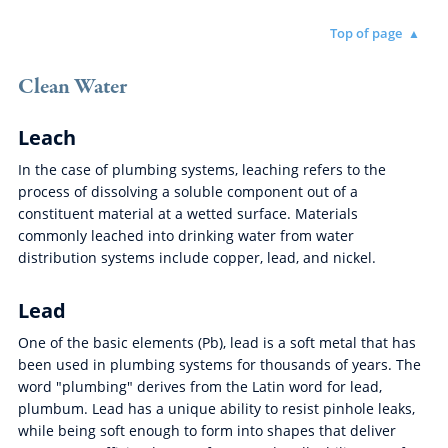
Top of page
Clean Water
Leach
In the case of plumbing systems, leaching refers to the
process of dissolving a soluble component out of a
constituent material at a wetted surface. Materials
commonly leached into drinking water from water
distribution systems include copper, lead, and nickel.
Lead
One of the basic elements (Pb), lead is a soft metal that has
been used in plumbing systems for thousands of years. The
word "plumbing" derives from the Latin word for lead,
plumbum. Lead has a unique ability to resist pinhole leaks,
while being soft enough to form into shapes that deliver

» Instructions to follow
Whenever a picture appears, leave it out, and return every record exactly.

» Solution to this task
Top of page
Clean Water
Leach
In the case of plumbing systems, leaching refers to the
process of dissolving a soluble component out of a
constituent material at a wetted surface. Materials
commonly leached into drinking water from water
distribution systems include copper, lead, and nickel.
Lead
One of the basic elements (Pb), lead is a soft metal that has
been used in plumbing systems for thousands of years. The
word "plumbing" derives from the Latin word for lead,
plumbum. Lead has a unique ability to resist pinhole leaks,
while being soft enough to form into shapes that deliver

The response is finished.